Stored items
———
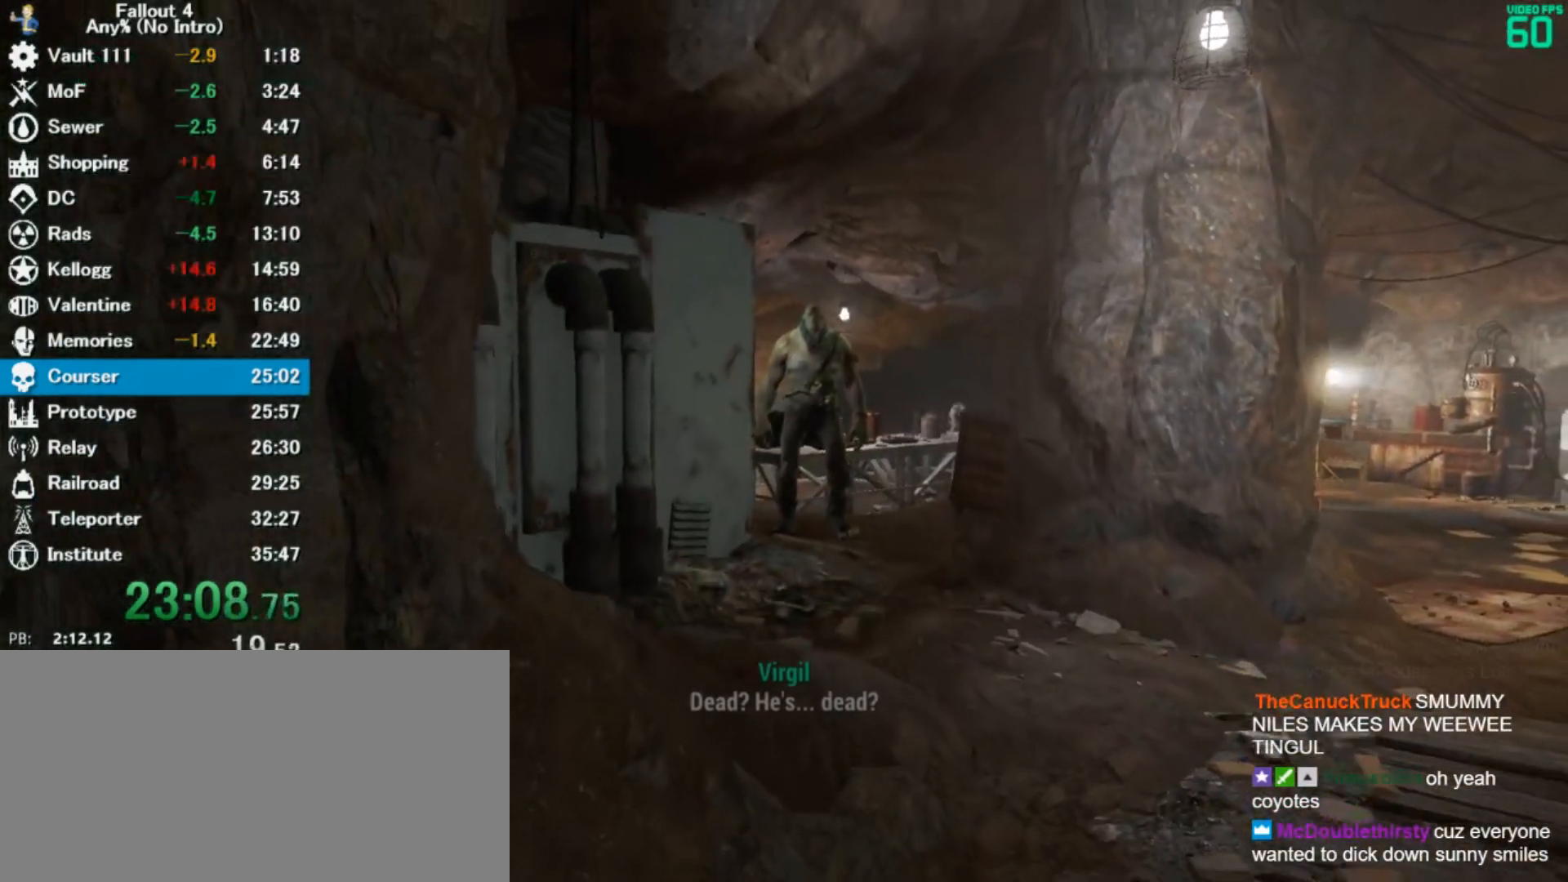
{"keys": ["4"], "mouse": [], "events": [[100, "down", "down"], [167, "down", "up"], [200, "4", "down"], [300, "4", "up"], [333, "down", "down"], [433, "down", "up"], [500, "4", "down"]]}
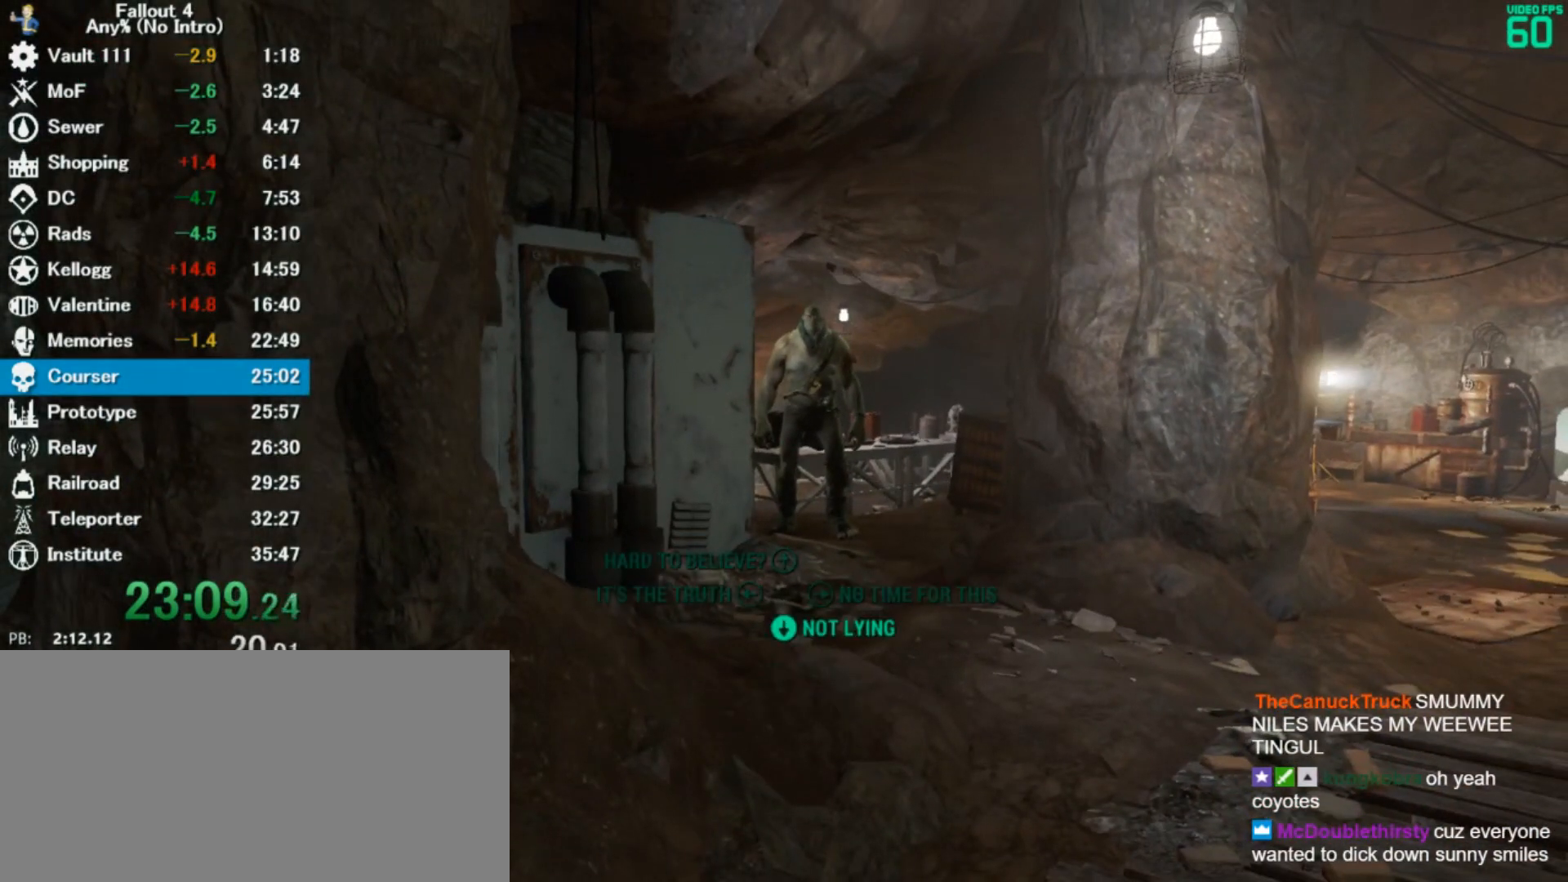
{"keys": ["f5"], "mouse": [], "events": [[67, "4", "up"], [100, "down", "down"], [200, "down", "up"], [233, "4", "down"], [300, "4", "up"], [367, "down", "down"], [467, "f5", "down"], [500, "down", "up"]]}
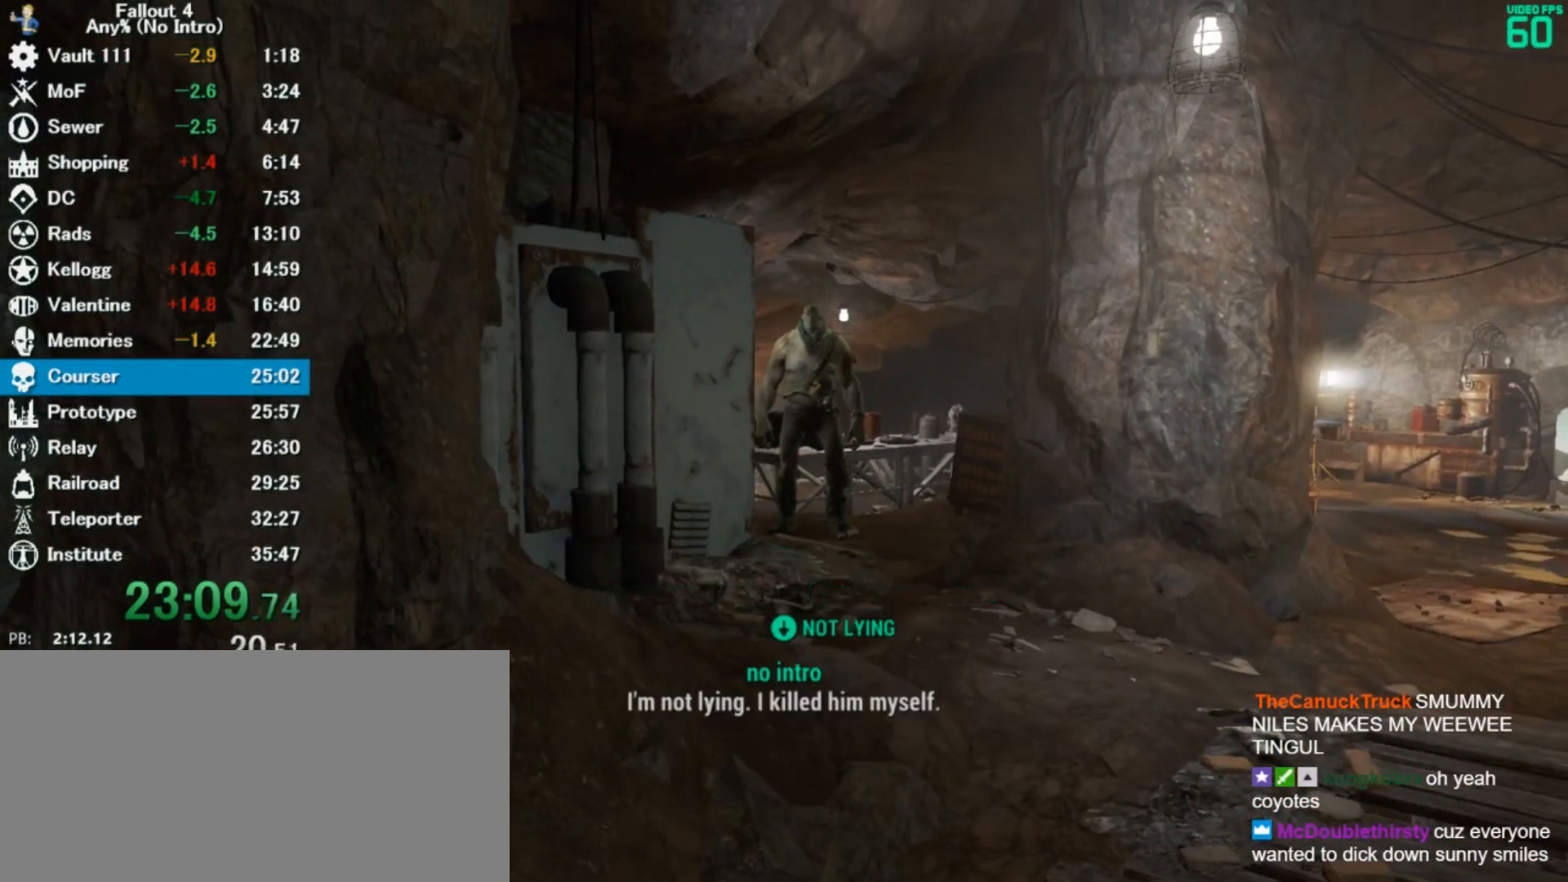
{"keys": ["4"], "mouse": [], "events": [[33, "f5", "up"], [100, "down", "down"], [200, "down", "up"], [233, "4", "down"], [367, "4", "up"], [367, "down", "down"], [467, "down", "up"], [500, "4", "down"]]}
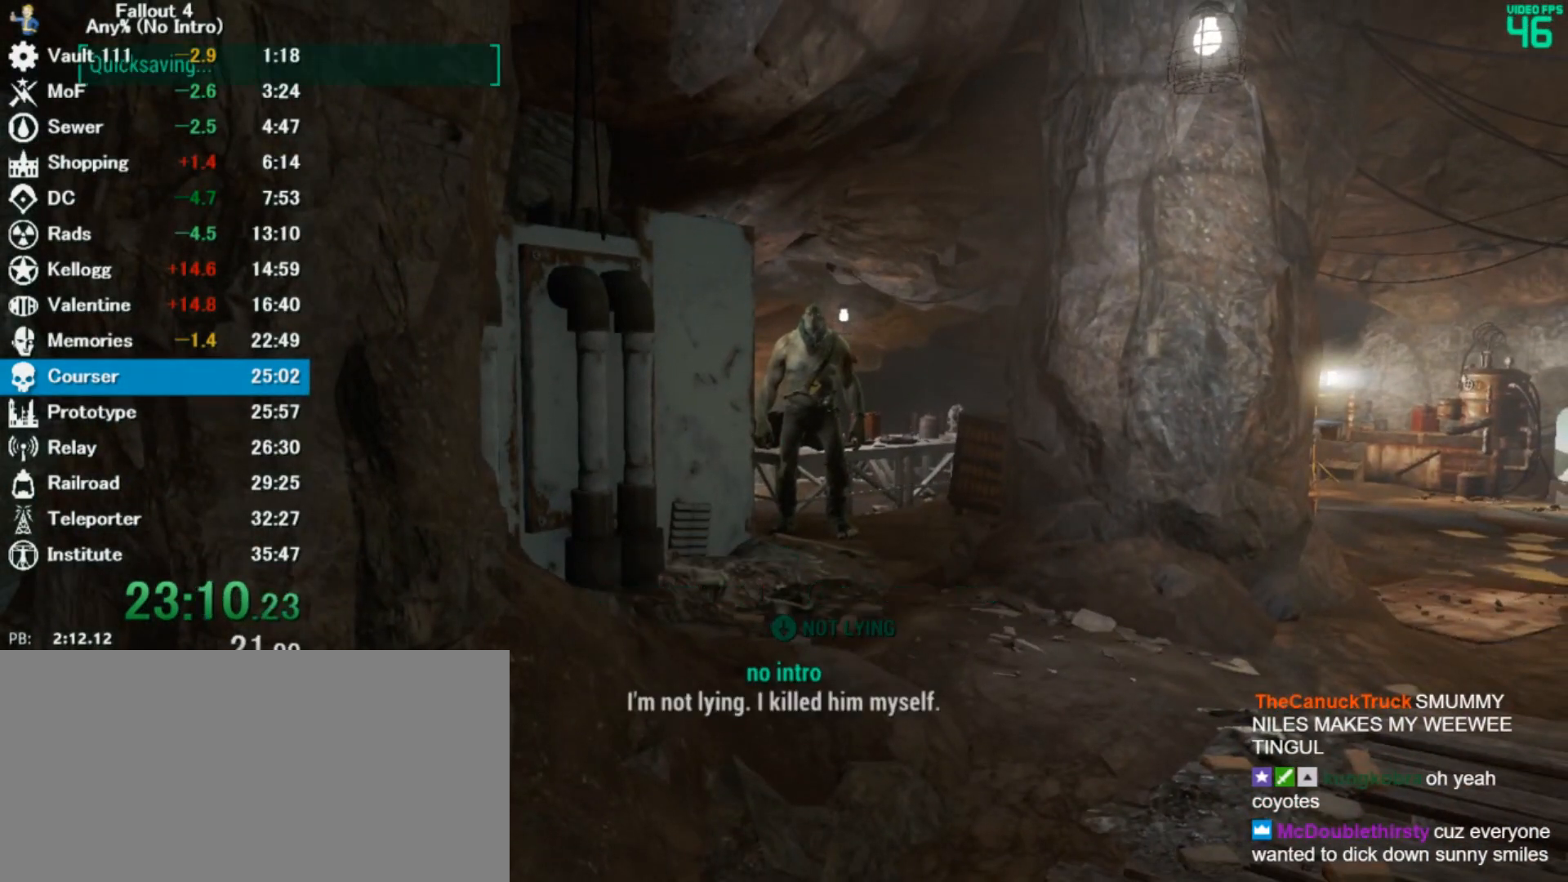
{"keys": [], "mouse": [], "events": [[100, "4", "up"], [133, "down", "down"], [233, "4", "down"], [233, "down", "up"], [367, "4", "up"], [400, "down", "down"], [500, "down", "up"]]}
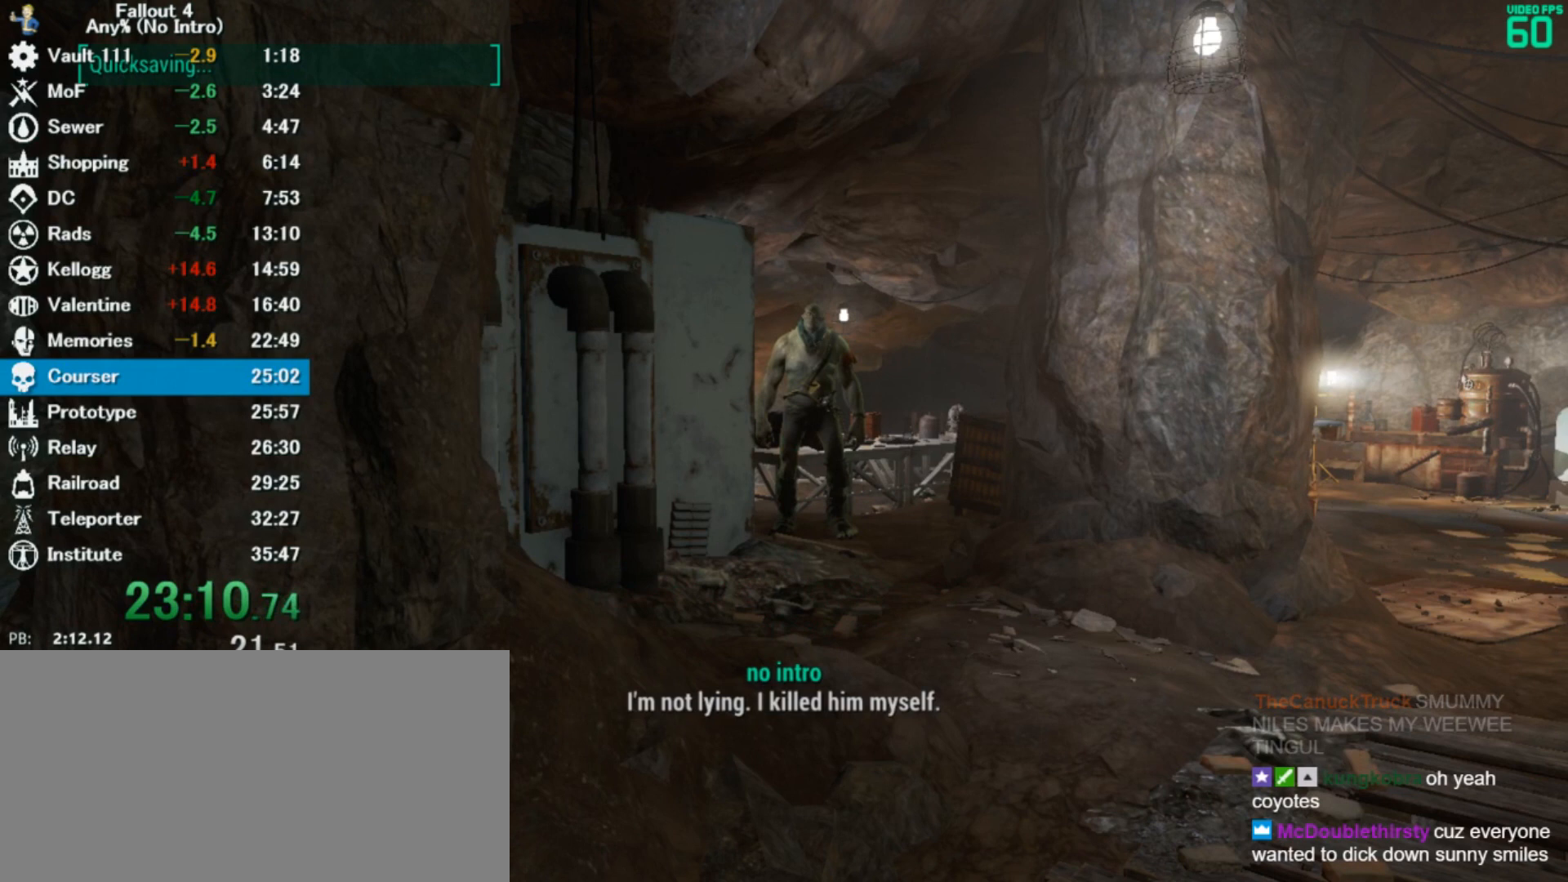
{"keys": ["down"], "mouse": [], "events": [[33, "4", "down"], [133, "4", "up"], [133, "down", "down"], [300, "4", "down"], [300, "down", "up"], [367, "4", "up"], [400, "down", "down"]]}
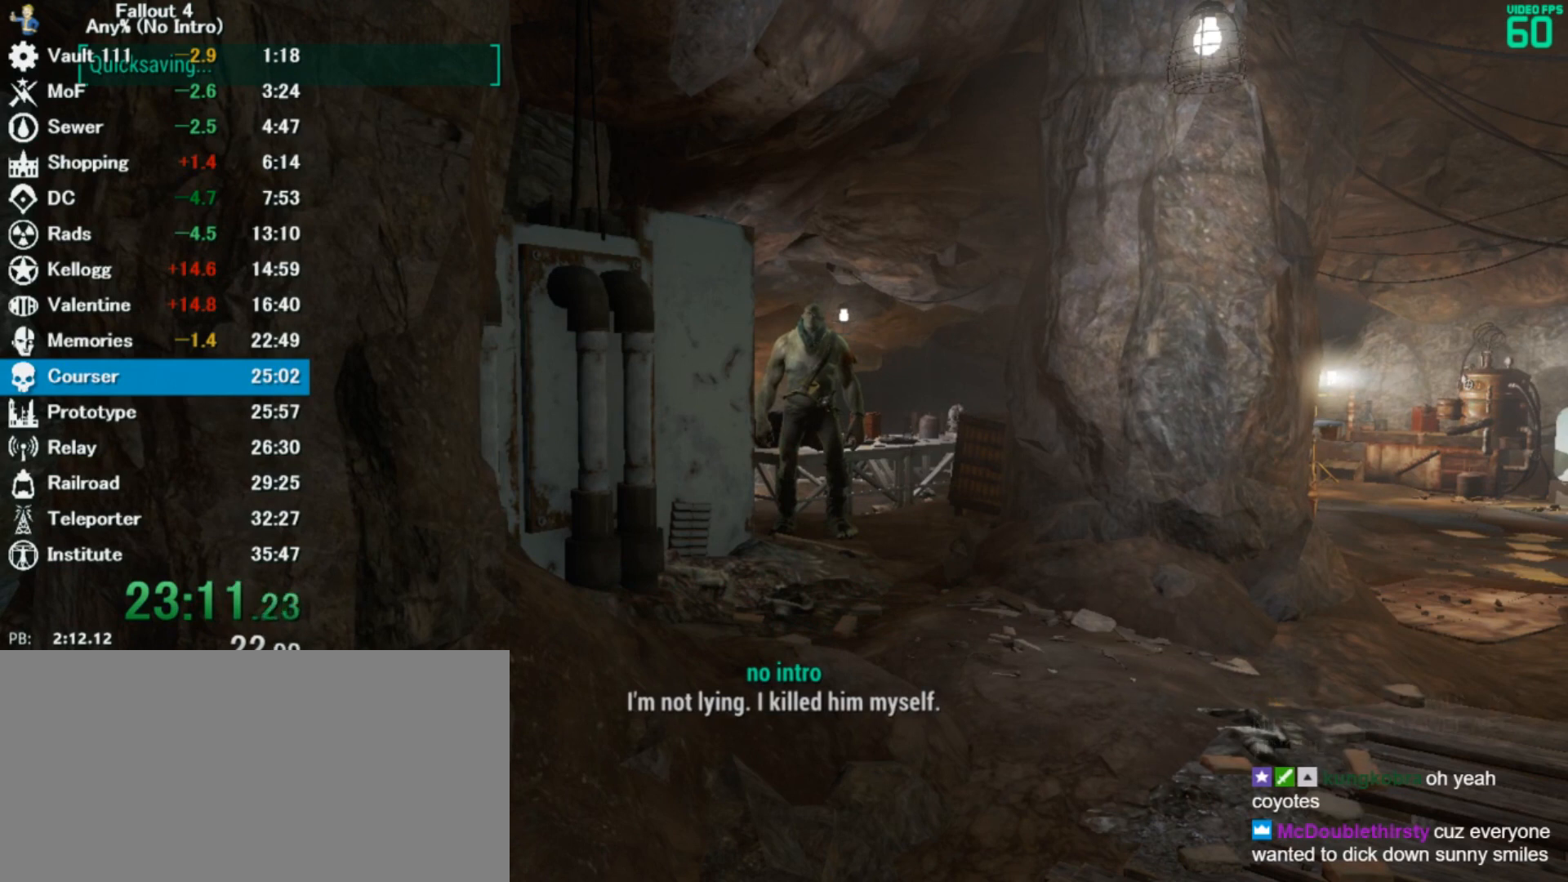
{"keys": ["down"], "mouse": [], "events": [[33, "4", "down"], [33, "down", "up"], [133, "4", "up"], [167, "down", "down"], [300, "4", "down"], [300, "down", "up"], [400, "4", "up"], [433, "down", "down"]]}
———
WORK ITEM:
Apart from the pictures, every line above must be repeated exactly.

ANSWER:
{"keys": ["4"], "mouse": [], "events": [[100, "down", "down"], [167, "down", "up"], [200, "4", "down"], [300, "4", "up"], [333, "down", "down"], [433, "down", "up"], [500, "4", "down"]]}
{"keys": ["f5"], "mouse": [], "events": [[67, "4", "up"], [100, "down", "down"], [200, "down", "up"], [233, "4", "down"], [300, "4", "up"], [367, "down", "down"], [467, "f5", "down"], [500, "down", "up"]]}
{"keys": ["4"], "mouse": [], "events": [[33, "f5", "up"], [100, "down", "down"], [200, "down", "up"], [233, "4", "down"], [367, "4", "up"], [367, "down", "down"], [467, "down", "up"], [500, "4", "down"]]}
{"keys": [], "mouse": [], "events": [[100, "4", "up"], [133, "down", "down"], [233, "4", "down"], [233, "down", "up"], [367, "4", "up"], [400, "down", "down"], [500, "down", "up"]]}
{"keys": ["down"], "mouse": [], "events": [[33, "4", "down"], [133, "4", "up"], [133, "down", "down"], [300, "4", "down"], [300, "down", "up"], [367, "4", "up"], [400, "down", "down"]]}
{"keys": ["down"], "mouse": [], "events": [[33, "4", "down"], [33, "down", "up"], [133, "4", "up"], [167, "down", "down"], [300, "4", "down"], [300, "down", "up"], [400, "4", "up"], [433, "down", "down"]]}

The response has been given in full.